──────── Information shown
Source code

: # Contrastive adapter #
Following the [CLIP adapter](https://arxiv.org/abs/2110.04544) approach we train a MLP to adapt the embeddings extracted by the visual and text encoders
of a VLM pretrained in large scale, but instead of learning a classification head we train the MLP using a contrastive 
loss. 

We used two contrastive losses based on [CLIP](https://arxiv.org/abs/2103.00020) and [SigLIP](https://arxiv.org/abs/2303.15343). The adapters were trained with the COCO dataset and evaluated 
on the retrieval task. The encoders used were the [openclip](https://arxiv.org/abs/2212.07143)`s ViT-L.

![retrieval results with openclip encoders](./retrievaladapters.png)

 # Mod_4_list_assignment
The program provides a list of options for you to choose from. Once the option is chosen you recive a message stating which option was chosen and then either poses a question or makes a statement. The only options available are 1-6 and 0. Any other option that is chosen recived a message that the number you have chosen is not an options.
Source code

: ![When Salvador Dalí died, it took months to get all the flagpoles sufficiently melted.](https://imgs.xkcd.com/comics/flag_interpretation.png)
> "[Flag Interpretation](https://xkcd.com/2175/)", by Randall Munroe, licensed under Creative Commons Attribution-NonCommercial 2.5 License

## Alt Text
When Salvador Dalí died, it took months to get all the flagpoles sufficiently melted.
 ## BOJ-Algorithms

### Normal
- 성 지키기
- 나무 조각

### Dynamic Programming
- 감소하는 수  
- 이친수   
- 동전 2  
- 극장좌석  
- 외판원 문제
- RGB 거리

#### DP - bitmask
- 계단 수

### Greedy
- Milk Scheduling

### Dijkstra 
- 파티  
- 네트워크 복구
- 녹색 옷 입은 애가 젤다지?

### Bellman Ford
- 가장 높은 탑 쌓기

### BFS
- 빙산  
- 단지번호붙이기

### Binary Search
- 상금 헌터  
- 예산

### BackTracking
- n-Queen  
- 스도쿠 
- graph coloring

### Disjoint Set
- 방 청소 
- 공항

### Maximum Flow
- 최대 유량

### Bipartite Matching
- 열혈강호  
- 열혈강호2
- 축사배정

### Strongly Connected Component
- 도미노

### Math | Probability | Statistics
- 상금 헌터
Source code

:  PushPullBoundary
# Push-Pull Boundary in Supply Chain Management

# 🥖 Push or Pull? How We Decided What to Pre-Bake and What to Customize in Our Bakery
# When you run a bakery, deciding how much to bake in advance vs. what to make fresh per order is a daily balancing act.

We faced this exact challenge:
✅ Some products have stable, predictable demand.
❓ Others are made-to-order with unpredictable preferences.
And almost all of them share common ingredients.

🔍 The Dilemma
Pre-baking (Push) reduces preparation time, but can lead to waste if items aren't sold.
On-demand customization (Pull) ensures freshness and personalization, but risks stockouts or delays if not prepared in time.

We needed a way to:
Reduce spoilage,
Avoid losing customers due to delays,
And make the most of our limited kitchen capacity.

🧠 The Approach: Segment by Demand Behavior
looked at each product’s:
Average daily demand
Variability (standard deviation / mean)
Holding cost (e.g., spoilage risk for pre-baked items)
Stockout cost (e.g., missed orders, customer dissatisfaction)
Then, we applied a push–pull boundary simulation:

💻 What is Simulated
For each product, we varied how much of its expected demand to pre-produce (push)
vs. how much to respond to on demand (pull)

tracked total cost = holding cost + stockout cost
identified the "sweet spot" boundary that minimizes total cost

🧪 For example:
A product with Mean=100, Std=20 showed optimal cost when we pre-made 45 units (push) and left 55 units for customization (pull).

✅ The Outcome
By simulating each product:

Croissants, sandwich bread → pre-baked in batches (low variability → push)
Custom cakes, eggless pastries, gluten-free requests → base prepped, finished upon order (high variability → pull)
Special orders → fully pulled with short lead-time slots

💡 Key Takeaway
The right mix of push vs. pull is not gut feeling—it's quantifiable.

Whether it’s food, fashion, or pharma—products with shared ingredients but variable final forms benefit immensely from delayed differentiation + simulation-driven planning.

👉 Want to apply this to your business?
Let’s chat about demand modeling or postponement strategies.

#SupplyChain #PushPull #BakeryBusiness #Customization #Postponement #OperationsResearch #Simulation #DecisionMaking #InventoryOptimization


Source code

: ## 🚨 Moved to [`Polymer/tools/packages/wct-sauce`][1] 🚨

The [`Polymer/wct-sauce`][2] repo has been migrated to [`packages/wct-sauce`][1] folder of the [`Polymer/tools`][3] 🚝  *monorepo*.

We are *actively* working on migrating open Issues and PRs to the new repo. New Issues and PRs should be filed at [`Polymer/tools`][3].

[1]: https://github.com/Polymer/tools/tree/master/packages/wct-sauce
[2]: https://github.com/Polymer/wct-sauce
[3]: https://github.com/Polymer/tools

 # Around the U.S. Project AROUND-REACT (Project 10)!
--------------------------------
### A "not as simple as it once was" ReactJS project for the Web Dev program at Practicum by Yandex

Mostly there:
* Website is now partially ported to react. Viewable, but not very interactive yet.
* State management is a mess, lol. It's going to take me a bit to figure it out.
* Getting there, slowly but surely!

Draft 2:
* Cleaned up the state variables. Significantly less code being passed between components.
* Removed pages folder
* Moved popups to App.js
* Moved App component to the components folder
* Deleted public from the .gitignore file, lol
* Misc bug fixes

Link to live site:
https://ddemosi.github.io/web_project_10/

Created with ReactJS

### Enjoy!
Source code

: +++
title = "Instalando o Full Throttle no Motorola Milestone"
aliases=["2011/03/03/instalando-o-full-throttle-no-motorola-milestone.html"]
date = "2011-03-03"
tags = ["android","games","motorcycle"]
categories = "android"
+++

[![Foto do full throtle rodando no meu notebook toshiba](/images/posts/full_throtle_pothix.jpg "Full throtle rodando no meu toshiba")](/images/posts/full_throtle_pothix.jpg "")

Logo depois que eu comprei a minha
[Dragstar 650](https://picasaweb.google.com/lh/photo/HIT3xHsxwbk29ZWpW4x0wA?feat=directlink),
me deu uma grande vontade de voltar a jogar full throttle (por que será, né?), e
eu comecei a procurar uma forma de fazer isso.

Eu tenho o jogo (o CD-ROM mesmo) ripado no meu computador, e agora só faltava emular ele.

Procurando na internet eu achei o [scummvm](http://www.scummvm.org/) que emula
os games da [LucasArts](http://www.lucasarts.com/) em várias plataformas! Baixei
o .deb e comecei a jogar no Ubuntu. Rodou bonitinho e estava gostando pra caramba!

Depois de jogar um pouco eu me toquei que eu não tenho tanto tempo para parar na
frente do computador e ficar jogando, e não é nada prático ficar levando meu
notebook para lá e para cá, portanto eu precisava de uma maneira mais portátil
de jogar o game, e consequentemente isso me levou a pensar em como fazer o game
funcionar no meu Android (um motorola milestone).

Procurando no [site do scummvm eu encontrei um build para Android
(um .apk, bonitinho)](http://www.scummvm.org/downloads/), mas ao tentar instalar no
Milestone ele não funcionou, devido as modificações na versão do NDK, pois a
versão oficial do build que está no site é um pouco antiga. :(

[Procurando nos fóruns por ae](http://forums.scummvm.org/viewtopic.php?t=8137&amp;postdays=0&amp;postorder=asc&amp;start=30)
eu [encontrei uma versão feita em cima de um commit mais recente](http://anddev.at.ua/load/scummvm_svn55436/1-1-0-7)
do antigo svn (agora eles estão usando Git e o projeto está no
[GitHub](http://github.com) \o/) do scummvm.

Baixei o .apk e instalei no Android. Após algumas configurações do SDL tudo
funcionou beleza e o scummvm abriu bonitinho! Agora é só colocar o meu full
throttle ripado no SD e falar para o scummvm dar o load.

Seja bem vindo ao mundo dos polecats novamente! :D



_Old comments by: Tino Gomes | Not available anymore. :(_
────────────────
- Assignment: Return the stretch from the line that contains "### Bipartite Matching" through the line that contains "# Push-Pull Boundary", both included, copying every line of the rows unchanged.

- Written answer:
### Bipartite Matching
- 열혈강호  
- 열혈강호2
- 축사배정

### Strongly Connected Component
- 도미노

### Math | Probability | Statistics
- 상금 헌터
Source code

:  PushPullBoundary
# Push-Pull Boundary in Supply Chain Management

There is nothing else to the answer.